Exercise directions
Set down, unchanged, the lines running from the line that contains "# What does it offer?" through the line that contains "# Useful tips", including both of those lines.

(Rendered images paired with their source text)
+--

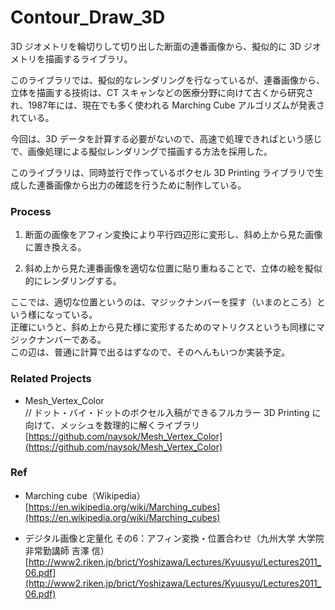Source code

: # Contour_Draw_3D  


3D ジオメトリを輪切りして切り出した断面の連番画像から、擬似的に 3D ジオメトリを描画するライブラリ。  

このライブラリでは、擬似的なレンダリングを行なっているが、連番画像から、立体を描画する技術は、CT スキャンなどの医療分野に向けて古くから研究され、1987年には、現在でも多く使われる Marching Cube アルゴリズムが発表されている。  

今回は、3D データを計算する必要がないので、高速で処理できればという感じで、画像処理による擬似レンダリングで描画する方法を採用した。  

このライブラリは、同時並行で作っているボクセル 3D Printing ライブラリで生成した連番画像から出力の確認を行うために制作している。  


### Process  

1) 断面の画像をアフィン変換により平行四辺形に変形し、斜め上から見た画像に置き換える。  

2) 斜め上から見た連番画像を適切な位置に貼り重ねることで、立体の絵を擬似的にレンダリングする。  

ここでは、適切な位置というのは、マジックナンバーを探す（いまのところ）という様になっている。  
正確にいうと、斜め上から見た様に変形するためのマトリクスというも同様にマジックナンバーである。  
この辺は、普通に計算で出るはずなので、そのへんもいつか実装予定。  


### Related Projects  

- Mesh_Vertex_Color    
  // ドット・バイ・ドットのボクセル入稿ができるフルカラー 3D Printing に向けて、メッシュを数理的に解くライブラリ  
  [https://github.com/naysok/Mesh_Vertex_Color](https://github.com/naysok/Mesh_Vertex_Color)  



### Ref  

- Marching cube（Wikipedia）  
  [https://en.wikipedia.org/wiki/Marching_cubes](https://en.wikipedia.org/wiki/Marching_cubes)  

- デジタル画像と定量化 その6：アフィン変換・位置合わせ（九州大学 大学院 非常勤講師 吉澤 信）  
[http://www2.riken.jp/brict/Yoshizawa/Lectures/Kyuusyu/Lectures2011_06.pdf](http://www2.riken.jp/brict/Yoshizawa/Lectures/Kyuusyu/Lectures2011_06.pdf)  

 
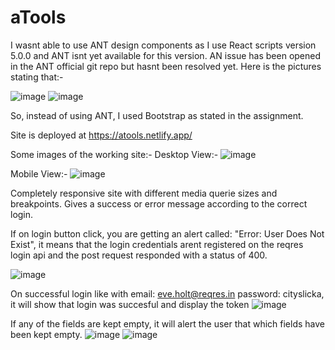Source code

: # aTools

I wasnt able to use ANT design components as I use React scripts version 5.0.0 and ANT isnt yet available for this version. AN issue has been opened in the ANT official git repo but hasnt been resolved yet.
Here is the pictures stating that:-

![image](https://user-images.githubusercontent.com/73885838/153148211-53970472-3ef4-4b1b-9949-c061233654e1.png)
![image](https://user-images.githubusercontent.com/73885838/153148571-677835b4-ee5d-4ac4-9bcd-d8ec192c5398.png)


So, instead of using ANT, I used Bootstrap as stated in the assignment.

Site is deployed at https://atools.netlify.app/ 

Some images of the working site:-
Desktop View:-
![image](https://user-images.githubusercontent.com/73885838/153149480-edbeecf4-adfb-441d-b5fa-7e68e414e1fa.png)

Mobile View:-
![image](https://user-images.githubusercontent.com/73885838/153149823-9ad86e25-3bee-4ce1-8800-423440dbccb4.png)

Completely responsive site with different media querie sizes and breakpoints. 
Gives a success or error message according to the correct login.

If on login button click, you are getting an alert called: "Error: User Does Not Exist", it means that the login credentials 
arent registered on the reqres login api and the post request responded with a status of 400.

![image](https://user-images.githubusercontent.com/73885838/153153977-6f7e605d-828e-49f3-a33c-bd771e0d98d9.png)


On successful login like with
email: eve.holt@reqres.in
password: cityslicka, 
it will show that login was succesful and display the token
![image](https://user-images.githubusercontent.com/73885838/153151867-be418031-a147-44c8-bbfb-0b9fabc4c708.png)

If any of the fields are kept empty, it will alert the user that which fields have been kept empty.
![image](https://user-images.githubusercontent.com/73885838/153153721-04b35f1b-4c3c-44e2-bcde-de36c0021a11.png)
![image](https://user-images.githubusercontent.com/73885838/153153811-03f667d8-6119-4be6-9954-255e62b9d76b.png)


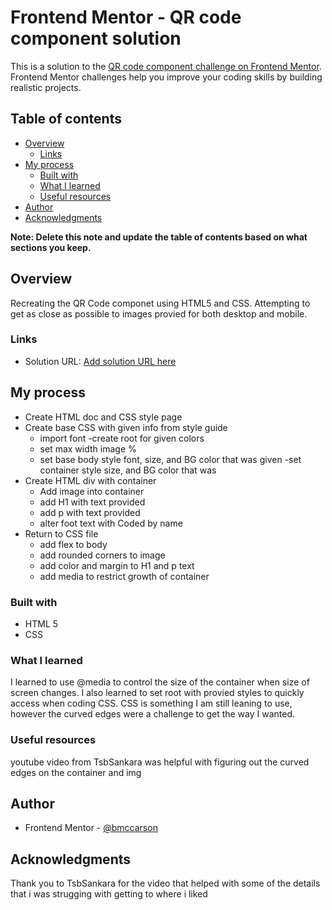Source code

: # Frontend Mentor - QR code component solution

This is a solution to the [QR code component challenge on Frontend Mentor](https://www.frontendmentor.io/challenges/qr-code-component-iux_sIO_H). Frontend Mentor challenges help you improve your coding skills by building realistic projects.

## Table of contents

- [Overview](#overview)
  - [Links](#links)
- [My process](#my-process)
  - [Built with](#built-with)
  - [What I learned](#what-i-learned)
  - [Useful resources](#useful-resources)
- [Author](#author)
- [Acknowledgments](#acknowledgments)

**Note: Delete this note and update the table of contents based on what sections you keep.**

## Overview

Recreating the QR Code componet using HTML5 and CSS. Attempting to get as close as possible to images provied for both desktop and mobile.

### Links

- Solution URL: [Add solution URL here](https://your-solution-url.com)

## My process

- Create HTML doc and CSS style page
- Create base CSS with given info from style guide
  - import font
    -create root for given colors
  - set max width image %
  - set base body style font, size, and BG color that was given
    -set container style size, and BG color that was
- Create HTML div with container
  - Add image into container
  - add H1 with text provided
  - add p with text provided
  - alter foot text with Coded by name
- Return to CSS file
  - add flex to body
  - add rounded corners to image
  - add color and margin to H1 and p text
  - add media to restrict growth of container

### Built with

- HTML 5
- CSS

### What I learned

I learned to use @media to control the size of the container when size of screen changes. I also learned to set root with provied styles to quickly access when coding CSS. CSS is something I am still leaning to use, however the curved edges were a challenge to get the way I wanted.

### Useful resources

youtube video from TsbSankara was helpful with figuring out the curved edges on the container and img

## Author

- Frontend Mentor - [@bmccarson](https://www.frontendmentor.io/profile/bmccarson)

## Acknowledgments

Thank you to TsbSankara for the video that helped with some of the details that i was strugging with getting to where i liked

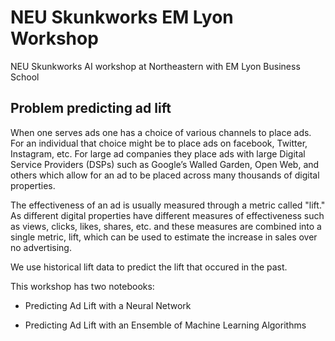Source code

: # NEU Skunkworks EM Lyon Workshop

NEU Skunkworks AI workshop at Northeastern with EM Lyon Business School

## Problem predicting ad lift 
When one serves ads one has a choice of various channels to place ads. For an individual that choice might be to place ads on facebook, Twitter, Instagram, etc. For large ad companies they place ads with large Digital Service Providers (DSPs) such as Google’s Walled Garden, Open Web, and others which allow for an ad to be placed across many thousands of digital properties.

The effectiveness of an ad is usually measured through a metric called "lift." As different digital properties have different measures of effectiveness such as views, clicks, likes, shares, etc. and these measures are combined into a single metric, lift, which can be used to estimate the increase in sales over no advertising.

We use historical lift data to predict the lift that occured in the past. 

This workshop has two notebooks:

* Predicting Ad Lift with a Neural Network   

* Predicting Ad Lift with an Ensemble of Machine Learning Algorithms  



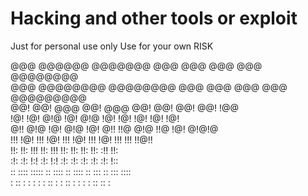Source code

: # Hacking and other tools or exploit

Just for personal use only
Use for your own RISK 

                                                             
@@@        @@@@@@   @@@@@@@   @@@  @@@  @@@  @@@   @@@@@@@@  
@@@       @@@@@@@@  @@@@@@@@  @@@  @@@  @@@  @@@  @@@@@@@@@  
@@!       @@!  @@@  @@!  @@@  @@!  @@!  @@!  @@!  !@@        
!@!       !@!  @!@  !@!  @!@  !@!  !@!  !@!  !@!  !@!        
@!!       @!@  !@!  @!@  !@!  @!!  !!@  @!@  !!@  !@! @!@!@  
!!!       !@!  !!!  !@!  !!!  !@!  !!!  !@!  !!!  !!! !!@!!  
!!:       !!:  !!!  !!:  !!!  !!:  !!:  !!:  !!:  :!!   !!:  
 :!:      :!:  !:!  :!:  !:!  :!:  :!:  :!:  :!:  :!:   !::  
 :: ::::  ::::: ::   :::: ::   :::: :: :::    ::   ::: ::::  
: :: : :   : :  :   :: :  :     :: :  : :    :     :: :: :   
                                                             
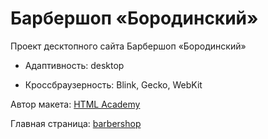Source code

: # Барбершоп «Бородинский»

Проект десктопного сайта Барбершоп «Бородинский»

- Адаптивность: desktop

- Кроссбраузерность: Blink, Gecko, WebKit

Автор макета: [HTML Academy](https://htmlacademy.ru/)

Главная страница: [barbershop](https://vaivankov.github.io/barbershop/)
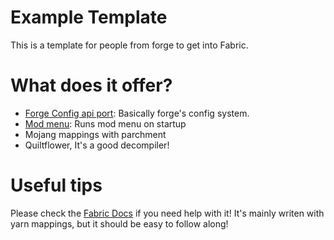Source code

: # Example Template

This is a template for people from forge to get into Fabric. 

# What does it offer?

- [Forge Config api port](https://www.curseforge.com/minecraft/mc-mods/forge-config-api-port-fabric/): Basically forge's config system.
- [Mod menu](https://www.curseforge.com/minecraft/mc-mods/modmenu/): Runs mod menu on startup
- Mojang mappings with parchment
- Quiltflower, It's a good decompiler!

# Useful tips

Please check the [Fabric Docs](https://fabricmc.net/wiki/start) if you need help with it! It's mainly writen with yarn mappings, but it should be easy to follow along!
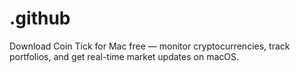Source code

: # .github
Download Coin Tick for Mac free — monitor cryptocurrencies, track portfolios, and get real-time market updates on macOS.
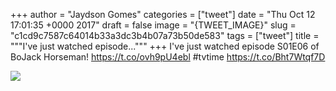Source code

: 
+++
author = "Jaydson Gomes"
categories = ["tweet"]
date = "Thu Oct 12 17:01:35 +0000 2017"
draft = false
image = "{TWEET_IMAGE}"
slug = "c1cd9c7587c64014b33a3dc3b4b07a73b50de583"
tags = ["tweet"]
title = """I've just watched episode..."""
+++
I've just watched episode S01E06 of BoJack Horseman! https://t.co/ovh9pU4ebl #tvtime https://t.co/Bht7Wtqf7D

![](/images/tweet-media/918522044752547841-DL8-7h-X0AAK3Sw.jpg)
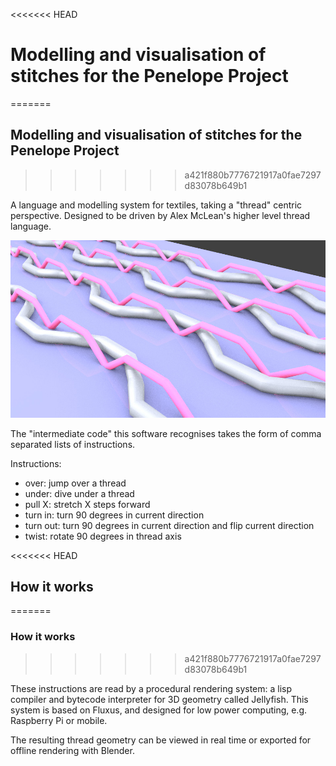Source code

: <<<<<<< HEAD
# Modelling and visualisation of stitches for the Penelope Project
=======
## Modelling and visualisation of stitches for the Penelope Project
>>>>>>> a421f880b7776721917a0fae7297d83078b649b1

A language and modelling system for textiles, taking a "thread" centric 
perspective. Designed to be driven by Alex McLean's higher level thread
language.

![](pic.jpg)

The "intermediate code" this software recognises takes the form of comma 
separated lists of instructions.

Instructions:

- over: jump over a thread
- under: dive under a thread
- pull X: stretch X steps forward
- turn in: turn 90 degrees in current direction
- turn out: turn 90 degrees in current direction and flip current direction
- twist: rotate 90 degrees in thread axis

<<<<<<< HEAD
## How it works
=======
### How it works
>>>>>>> a421f880b7776721917a0fae7297d83078b649b1

These instructions are read by a procedural rendering system: a lisp compiler 
and bytecode interpreter for 3D geometry called Jellyfish. This system is 
based on Fluxus, and designed for low power computing, e.g. Raspberry Pi or 
mobile.

The resulting thread geometry can be viewed in real time or exported for 
offline rendering with Blender.
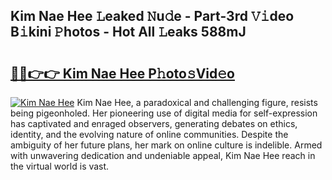 ## Kim Nae Hee 𝙻eaked 𝙽u𝚍e - Part-3rd 𝚅𝚒deo B𝚒kini 𝙿hotos - Hot All 𝙻eaks 588mJ

# <h2><a href="http://ld0exhv.urlbe.top/?page=Kim+Nae+Hee">🔗🔗👉👉 Kim Nae Hee P𝚑oto𝚜Vid𝚎o</a></h2>

[![Kim Nae Hee](https://i.imgur.com/eBuTRDB.gif)](http://ld0exhv.urlbe.top/?page=Kim+Nae+Hee)
Kim Nae Hee, a paradoxical and challenging figure, resists being pigeonholed. Her pioneering use of digital media for self-expression has captivated and enraged observers, generating debates on ethics, identity, and the evolving nature of online communities. Despite the ambiguity of her future plans, her mark on online culture is indelible. Armed with unwavering dedication and undeniable appeal, Kim Nae Hee reach in the virtual world is vast.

+--

Result of the exercise
# What does it offer?

- [Forge Config api port](https://www.curseforge.com/minecraft/mc-mods/forge-config-api-port-fabric/): Basically forge's config system.
- [Mod menu](https://www.curseforge.com/minecraft/mc-mods/modmenu/): Runs mod menu on startup
- Mojang mappings with parchment
- Quiltflower, It's a good decompiler!

# Useful tips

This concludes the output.